Most traders do not buy a stock again if they have suffered a loss in it in the immediate past. Why? Ego. Humans are egoistic in nature. We take a loss very personally. Instead of considering a loss as a failed trade, we attribute the loss to ourselves. Consider the negative emotional state one goes through upon suffering a loss in one of the trades. Our mood gets finicky, we curse ourselves for not listening to our 'inner voice', and try to find reasons we shouldn't have taken the trade in the first place. No consideration is given to the fact that the trade was generated by a well-thought of system which encompasses some losses as part of the strategy.

Now consider that the stock again gives a buy signal. The price is higher now than what we sold for a few days back. Wouldn't we look foolish to buy back the stock at a higher price now? Why didn't we just hold it in the first place? To buy it now would be a big blow to our trading ego. So we pass a perfectly good opportunity away.

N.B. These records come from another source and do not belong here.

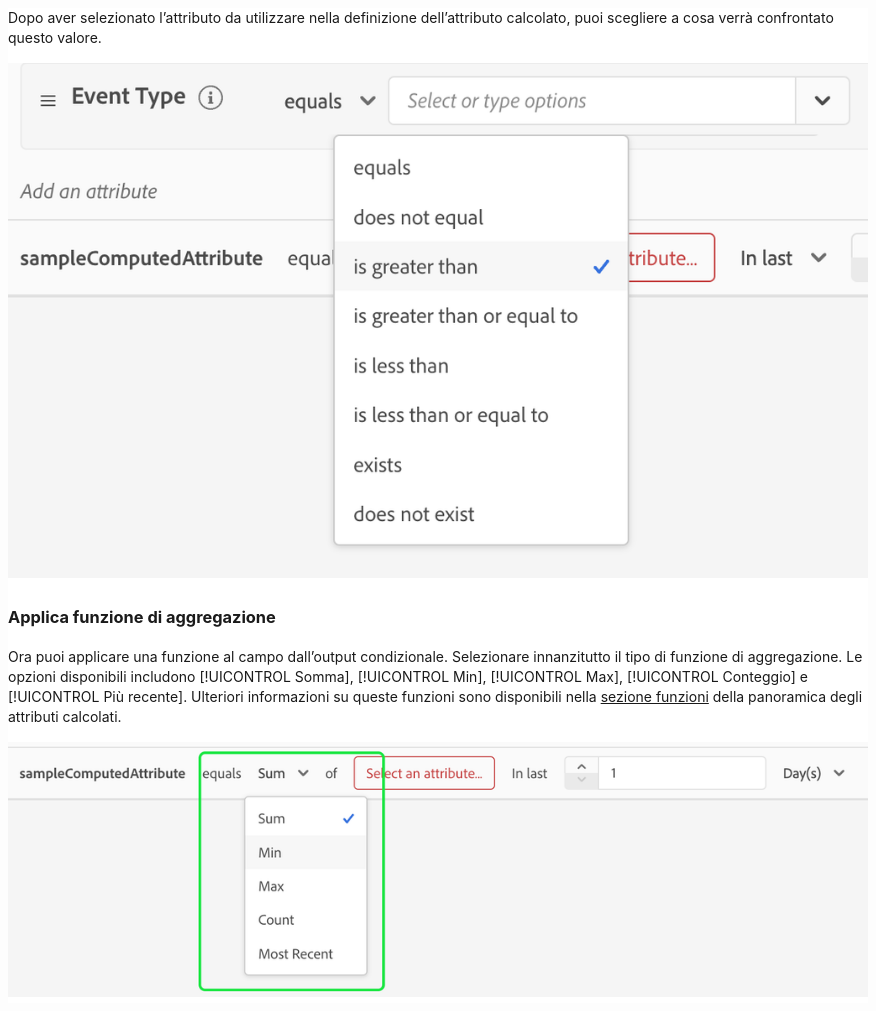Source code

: Dopo aver selezionato l’attributo da utilizzare nella definizione dell’attributo calcolato, puoi scegliere a cosa verrà confrontato questo valore.

![Vengono visualizzati i tipi di confronto disponibili.](./images/ui/select-comparison.png)

### Applica funzione di aggregazione

Ora puoi applicare una funzione al campo dall’output condizionale. Selezionare innanzitutto il tipo di funzione di aggregazione. Le opzioni disponibili includono [!UICONTROL Somma], [!UICONTROL Min], [!UICONTROL Max], [!UICONTROL Conteggio] e [!UICONTROL Più recente]. Ulteriori informazioni su queste funzioni sono disponibili nella [sezione funzioni](./overview.md#functions) della panoramica degli attributi calcolati.

![Vengono visualizzate le funzioni degli attributi calcolati.](./images/ui/select-function.png)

Knowledge of candlesticks and what the formations mean can give traders the confidence to get back in a stock if it is shows a reason to get back in. Candlestick formation analysis can be a powerful tool to reason with one's ego. Notice the chart of BANKINDIA below. Upon seeing the first Bearish Harami and getting confirmation 3 days later, a short position should have been executed. Two days later however, the stock gap gapped up above the Harami and the trader should have been stopped out of the position. By the end of that day, the stock formed a Dark Cloud signal indicating bears had seized control. This is where most traders shy back and do not take the trade, even though the latest signal gets confirmed the next day. Candlestick analysis build up the confidence to enter the short trade knowing that the bulls psychology has been dented and the bears have a higher probability of continuing the downtrend this time around.